Turkey’s banking watchdog BDDK on September 17 instructed banks to write off Turkish lira (TRY) 46bn ($8.1bn) of loans by year end and set aside loss reserves. The markets will take it as a big move against fallout from the currency crisis that has punished Turkey’s economy.
The regulation is directed mostly at loans made to the shaken energy and construction sectors, once debt-fuelled darlings of the country’s boom years. It is anticipated that it will widen lenders’ non-performing loan (NPL) ratio to 6.3% from 4.6%, the BDDK said.
Moves led mostly by banks to clean up some $20bn in bad debt have failed to make the hoped for progress in recent months. Initial plans have been rejected or shelved. A person familiar with the Treasury’s plans was quoted by Reuters as saying on September 18 that the government has grown impatient with the lack of progress on bad debt, clogged credit channels and an unwillingness by banks to write off loans. It planned to take a more aggressive stance on the matter, the person added.

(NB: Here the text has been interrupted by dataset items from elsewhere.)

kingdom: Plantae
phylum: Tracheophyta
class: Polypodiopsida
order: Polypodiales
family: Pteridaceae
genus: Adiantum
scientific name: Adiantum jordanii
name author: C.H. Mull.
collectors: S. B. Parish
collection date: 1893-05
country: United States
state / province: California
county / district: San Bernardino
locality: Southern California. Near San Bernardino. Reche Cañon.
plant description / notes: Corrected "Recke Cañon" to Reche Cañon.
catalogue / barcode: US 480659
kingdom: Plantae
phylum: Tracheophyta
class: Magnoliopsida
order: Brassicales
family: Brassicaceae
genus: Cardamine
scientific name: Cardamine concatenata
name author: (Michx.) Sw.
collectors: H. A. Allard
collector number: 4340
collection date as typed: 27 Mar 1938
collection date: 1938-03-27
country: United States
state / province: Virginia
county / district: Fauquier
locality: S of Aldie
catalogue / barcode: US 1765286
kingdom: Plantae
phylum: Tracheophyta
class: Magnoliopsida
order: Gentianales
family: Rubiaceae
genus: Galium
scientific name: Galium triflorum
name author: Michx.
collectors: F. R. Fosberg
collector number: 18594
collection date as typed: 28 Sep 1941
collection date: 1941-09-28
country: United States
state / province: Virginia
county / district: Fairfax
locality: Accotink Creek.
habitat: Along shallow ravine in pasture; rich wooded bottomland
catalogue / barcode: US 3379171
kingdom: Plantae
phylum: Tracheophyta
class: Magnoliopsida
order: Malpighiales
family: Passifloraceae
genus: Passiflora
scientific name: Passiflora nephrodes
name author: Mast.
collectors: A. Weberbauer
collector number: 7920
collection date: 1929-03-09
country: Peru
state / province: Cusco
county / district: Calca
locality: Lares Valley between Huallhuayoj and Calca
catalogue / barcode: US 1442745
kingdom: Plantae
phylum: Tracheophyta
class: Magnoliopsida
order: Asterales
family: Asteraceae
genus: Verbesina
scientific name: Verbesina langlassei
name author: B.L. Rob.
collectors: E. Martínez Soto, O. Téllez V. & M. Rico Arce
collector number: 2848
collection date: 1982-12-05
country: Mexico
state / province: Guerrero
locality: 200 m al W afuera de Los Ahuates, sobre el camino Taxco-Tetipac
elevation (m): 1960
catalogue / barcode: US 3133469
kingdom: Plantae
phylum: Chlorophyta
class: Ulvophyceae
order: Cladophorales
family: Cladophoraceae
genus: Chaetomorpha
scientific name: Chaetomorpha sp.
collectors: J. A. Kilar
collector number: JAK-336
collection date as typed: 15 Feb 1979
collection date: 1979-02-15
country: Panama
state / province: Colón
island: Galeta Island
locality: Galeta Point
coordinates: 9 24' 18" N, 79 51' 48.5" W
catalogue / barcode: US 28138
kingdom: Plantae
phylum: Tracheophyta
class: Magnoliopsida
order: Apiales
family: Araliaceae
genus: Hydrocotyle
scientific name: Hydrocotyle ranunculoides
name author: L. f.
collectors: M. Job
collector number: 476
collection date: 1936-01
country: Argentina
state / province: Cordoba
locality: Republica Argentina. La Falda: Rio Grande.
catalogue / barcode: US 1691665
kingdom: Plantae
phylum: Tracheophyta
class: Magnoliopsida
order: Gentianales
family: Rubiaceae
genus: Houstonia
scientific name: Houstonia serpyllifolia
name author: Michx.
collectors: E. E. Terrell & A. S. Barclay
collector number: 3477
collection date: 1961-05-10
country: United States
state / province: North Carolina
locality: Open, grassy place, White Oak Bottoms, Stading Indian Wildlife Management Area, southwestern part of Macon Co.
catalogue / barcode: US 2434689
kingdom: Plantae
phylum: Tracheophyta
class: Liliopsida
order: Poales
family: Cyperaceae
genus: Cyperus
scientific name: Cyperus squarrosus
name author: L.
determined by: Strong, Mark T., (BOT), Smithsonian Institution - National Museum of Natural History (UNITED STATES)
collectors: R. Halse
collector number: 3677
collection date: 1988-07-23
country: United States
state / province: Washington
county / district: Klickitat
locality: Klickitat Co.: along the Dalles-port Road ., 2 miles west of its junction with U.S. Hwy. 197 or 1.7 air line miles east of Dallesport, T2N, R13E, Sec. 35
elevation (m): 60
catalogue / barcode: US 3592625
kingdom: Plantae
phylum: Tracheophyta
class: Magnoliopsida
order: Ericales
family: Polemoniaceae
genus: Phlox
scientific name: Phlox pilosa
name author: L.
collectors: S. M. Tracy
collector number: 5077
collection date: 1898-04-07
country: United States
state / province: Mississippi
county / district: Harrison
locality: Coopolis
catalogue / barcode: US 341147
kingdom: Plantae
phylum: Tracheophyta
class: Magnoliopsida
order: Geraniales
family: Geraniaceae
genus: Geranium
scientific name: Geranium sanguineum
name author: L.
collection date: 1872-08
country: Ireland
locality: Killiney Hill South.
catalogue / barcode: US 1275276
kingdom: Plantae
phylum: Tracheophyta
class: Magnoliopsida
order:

The BDDK said Turkish banks’ capital adequacy ratio (CAR) would slip by 50 bp to a still high 17.7%. That would be due in part to the instruction on NPLs, according to what the regulator described as a “prudent” analysis based on July data.
In a statement, the watchdog added that lenders have raised cash over the last year, with core and secondary capital rising by TRY49bn.
“Studies conducted show that the industry as a whole maintains its healthy and strong structure and the standing capital structure is at a level that can easily manage asset quality-based risks,” it said.
The BDDK previously estimated that the banking sector’s NPL ratio could rise to 6% by the end of 2019, Some analysts have calculated higher estimates.
Turkey’s currency crisis caused inflation and interest rates to soar and pushed the economy into recession. The TRY weakened by almost 30% against the USD last year. It is down another 7.8% this year to date. With inflation officially falling, the central bank has embarked on an aggressive easing cycle. It has cut its benchmark rate by 750 bp in the past two months.